Where can visitors find latest developments in climate change and sustainable development issues so that they can get involved in carbon-reducing action and living a green and sustainable lifestyle https://www.mocc.cuhk.edu.hk/en-gb/hub?
The MoCC maintains a well-curated resource hub with an online collection of tools and resources to help people to ‘go green’. The Sustainability Hub offers a wide range of educational outreach materials that are being constantly updated to inspire individuals to take action to change their behaviour and adopt a more sustainable lifestyle. The Sustainability Hub is complemented by the Action Monitor. This online tool encourages individuals to set their own green targets through a checklist that covers a range of activities from carbon reduction to resource conservation and sustainable living (e.g. eating less meat and more vegetables), and to monitor their own progress towards them.

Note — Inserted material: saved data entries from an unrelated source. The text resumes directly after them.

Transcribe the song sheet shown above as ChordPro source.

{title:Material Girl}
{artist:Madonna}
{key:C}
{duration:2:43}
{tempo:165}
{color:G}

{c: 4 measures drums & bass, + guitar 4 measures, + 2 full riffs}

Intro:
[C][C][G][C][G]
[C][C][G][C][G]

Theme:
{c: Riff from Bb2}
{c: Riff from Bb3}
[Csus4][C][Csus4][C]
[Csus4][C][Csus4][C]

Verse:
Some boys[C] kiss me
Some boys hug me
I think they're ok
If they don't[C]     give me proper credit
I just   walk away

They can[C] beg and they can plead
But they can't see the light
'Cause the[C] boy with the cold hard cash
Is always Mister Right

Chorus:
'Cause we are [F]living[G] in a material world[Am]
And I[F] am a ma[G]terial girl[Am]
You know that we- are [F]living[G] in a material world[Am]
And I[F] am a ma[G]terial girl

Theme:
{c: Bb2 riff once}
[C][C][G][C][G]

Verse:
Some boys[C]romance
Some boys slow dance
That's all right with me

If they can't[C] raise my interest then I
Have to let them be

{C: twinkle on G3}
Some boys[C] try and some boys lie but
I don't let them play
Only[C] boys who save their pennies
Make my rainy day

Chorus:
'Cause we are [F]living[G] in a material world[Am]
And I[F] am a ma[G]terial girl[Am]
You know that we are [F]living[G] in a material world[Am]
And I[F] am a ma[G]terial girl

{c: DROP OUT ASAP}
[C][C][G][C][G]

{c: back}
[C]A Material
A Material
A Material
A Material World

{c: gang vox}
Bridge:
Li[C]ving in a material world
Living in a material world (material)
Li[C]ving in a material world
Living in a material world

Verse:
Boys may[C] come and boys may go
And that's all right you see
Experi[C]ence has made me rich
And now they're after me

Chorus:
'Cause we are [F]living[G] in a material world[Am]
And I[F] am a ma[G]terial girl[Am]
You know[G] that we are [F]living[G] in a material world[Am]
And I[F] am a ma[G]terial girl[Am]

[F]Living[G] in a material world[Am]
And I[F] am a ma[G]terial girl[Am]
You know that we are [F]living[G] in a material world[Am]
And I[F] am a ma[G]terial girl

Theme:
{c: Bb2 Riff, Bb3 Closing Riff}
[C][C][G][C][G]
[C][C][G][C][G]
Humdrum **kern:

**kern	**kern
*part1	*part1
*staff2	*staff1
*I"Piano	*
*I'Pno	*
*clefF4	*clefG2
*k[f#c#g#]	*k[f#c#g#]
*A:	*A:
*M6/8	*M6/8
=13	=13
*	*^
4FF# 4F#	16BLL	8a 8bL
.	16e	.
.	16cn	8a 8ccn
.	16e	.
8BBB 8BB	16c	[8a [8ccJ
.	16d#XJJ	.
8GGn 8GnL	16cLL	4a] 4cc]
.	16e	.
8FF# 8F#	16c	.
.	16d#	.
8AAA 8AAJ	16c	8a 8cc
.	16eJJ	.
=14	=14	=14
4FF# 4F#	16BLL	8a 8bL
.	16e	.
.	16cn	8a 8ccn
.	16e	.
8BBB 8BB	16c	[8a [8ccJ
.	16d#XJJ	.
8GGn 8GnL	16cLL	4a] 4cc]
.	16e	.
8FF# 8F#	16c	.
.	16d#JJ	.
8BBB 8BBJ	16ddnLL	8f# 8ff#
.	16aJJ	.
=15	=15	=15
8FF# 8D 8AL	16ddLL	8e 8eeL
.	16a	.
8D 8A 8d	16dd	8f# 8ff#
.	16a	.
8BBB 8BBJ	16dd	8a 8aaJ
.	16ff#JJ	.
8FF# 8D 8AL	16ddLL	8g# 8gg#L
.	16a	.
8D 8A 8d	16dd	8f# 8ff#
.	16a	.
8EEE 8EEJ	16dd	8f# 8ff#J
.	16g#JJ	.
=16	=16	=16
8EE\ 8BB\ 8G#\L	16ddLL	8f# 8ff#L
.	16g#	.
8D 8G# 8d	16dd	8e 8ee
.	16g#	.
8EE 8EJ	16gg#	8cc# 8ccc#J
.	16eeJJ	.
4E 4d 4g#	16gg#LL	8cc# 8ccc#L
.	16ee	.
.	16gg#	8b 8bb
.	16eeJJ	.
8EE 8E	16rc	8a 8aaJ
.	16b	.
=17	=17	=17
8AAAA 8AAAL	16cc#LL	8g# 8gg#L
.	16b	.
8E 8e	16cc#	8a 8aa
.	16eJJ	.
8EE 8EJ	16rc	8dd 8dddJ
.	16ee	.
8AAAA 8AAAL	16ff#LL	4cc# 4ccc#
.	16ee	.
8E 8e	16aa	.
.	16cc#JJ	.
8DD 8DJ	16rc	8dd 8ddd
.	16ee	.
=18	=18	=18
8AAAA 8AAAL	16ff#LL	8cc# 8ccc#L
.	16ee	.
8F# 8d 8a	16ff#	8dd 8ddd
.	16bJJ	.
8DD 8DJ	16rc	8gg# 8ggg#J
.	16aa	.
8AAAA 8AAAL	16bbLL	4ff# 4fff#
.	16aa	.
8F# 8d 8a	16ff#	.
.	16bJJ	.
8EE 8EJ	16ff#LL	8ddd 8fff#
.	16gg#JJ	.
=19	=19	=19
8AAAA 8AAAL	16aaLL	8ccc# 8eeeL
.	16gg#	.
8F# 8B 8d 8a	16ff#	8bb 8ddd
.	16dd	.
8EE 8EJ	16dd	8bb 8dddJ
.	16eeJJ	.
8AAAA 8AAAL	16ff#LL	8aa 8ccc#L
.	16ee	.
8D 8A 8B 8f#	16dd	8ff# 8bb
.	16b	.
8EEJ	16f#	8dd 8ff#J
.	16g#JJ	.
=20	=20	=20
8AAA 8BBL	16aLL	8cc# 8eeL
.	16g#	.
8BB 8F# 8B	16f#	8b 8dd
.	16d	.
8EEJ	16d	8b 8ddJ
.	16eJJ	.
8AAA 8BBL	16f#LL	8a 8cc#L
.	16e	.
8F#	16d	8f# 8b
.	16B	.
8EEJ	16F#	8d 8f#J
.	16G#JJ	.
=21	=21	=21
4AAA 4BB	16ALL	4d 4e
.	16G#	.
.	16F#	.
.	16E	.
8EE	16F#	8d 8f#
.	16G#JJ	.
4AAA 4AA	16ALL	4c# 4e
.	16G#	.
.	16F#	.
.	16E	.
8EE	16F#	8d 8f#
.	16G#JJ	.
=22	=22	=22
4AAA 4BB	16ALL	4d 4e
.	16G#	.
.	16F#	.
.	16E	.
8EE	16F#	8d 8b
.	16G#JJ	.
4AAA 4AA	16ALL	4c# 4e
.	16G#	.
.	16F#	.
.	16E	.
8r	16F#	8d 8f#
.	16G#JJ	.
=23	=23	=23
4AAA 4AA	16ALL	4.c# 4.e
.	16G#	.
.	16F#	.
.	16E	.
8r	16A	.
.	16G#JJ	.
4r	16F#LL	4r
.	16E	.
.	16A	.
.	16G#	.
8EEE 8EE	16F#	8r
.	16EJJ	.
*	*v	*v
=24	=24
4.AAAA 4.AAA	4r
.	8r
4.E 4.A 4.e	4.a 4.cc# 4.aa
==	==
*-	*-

Accomplishments recorded are recognized through a progressive e-badge scheme, which motivates commitment and guides development in terms of environmental stewardship.
Besides exploring these resources, interested individuals can also join ‘Friends of the Museum’, the MoCC’s membership programme, and follow our social media pages to access up-to-date information on climate change, our latest offerings and our green partners’ activities.